11 January 2014

Pratibha Industries Stable performance; Buy :: Anand Rathi

Pratibha Industries
Stable performance; Buy
Key takeaways
Restrained revenue performance. For 3QFY14, Pratibha Industries’
revenue, we expect, would have grown 7.8% yoy (up 6% qoq) following a
pickup in revenue growth in its contracts division. We expect revenue of the
contracts division to have grown 6% yoy following its strong order book and
billing of revenue from the DMRC project. And the pipes division is likely to
have continued its dismal performance as in the previous quarter.

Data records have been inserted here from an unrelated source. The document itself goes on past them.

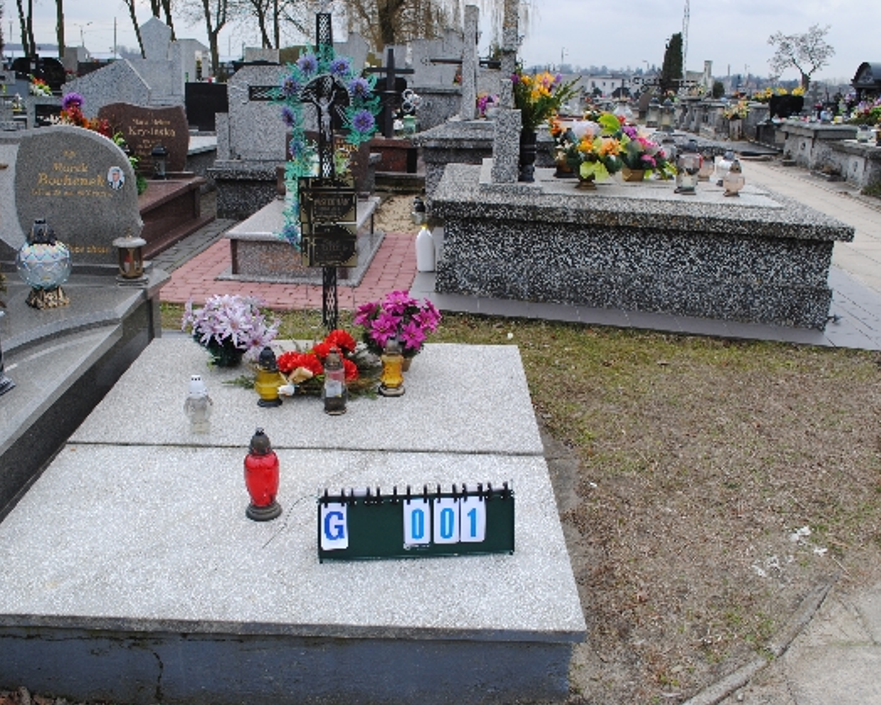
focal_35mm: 31
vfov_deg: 47.1
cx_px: 420
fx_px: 808
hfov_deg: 57.2
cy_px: 347
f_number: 7.1
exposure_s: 1/200
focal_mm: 18
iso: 100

Stable margins. We expect the EBIT margin of the construction division to
come in at 16.5%, vs 15% in the prior quarter and 17% in the year-ago
quarter. However, the manufacturing division is likely to post a minor EBIT
loss as it is almost non-operational. The company is likely to post a 5.6% net
profit margin at the aggregate level.
Robust order book. The order book exceeds `79bn (5.2x TTM revenue),
dominated by water (40%), buildings (30%) and urban infra (30%). During
1HFY14, the company secured orders of `19bn. During the quarter, order
inflows would be the key monitorable.
Pipes to be the laggard. The manufacturing division is likely to post a minor
EBIT loss given that it was non-operational for most of the quarter. Capital
employed in the pipes division was `1.34bn, of the total `6.6bn.
Our take. Execution is likely to pick up on the DMRC project as the
tunnelling work starts from Nov’13. We expect a 16.5% EBITDA margin and
a 5.6% net profit margin. Key monitorables are the company’s orderbook and
the status of its L1 projects. Our target is based on 5x FY14e earnings, a 30%
discount to other midcap construction companies’ target multiples. Risks.
Slowdown in order inflows and margin squeeze.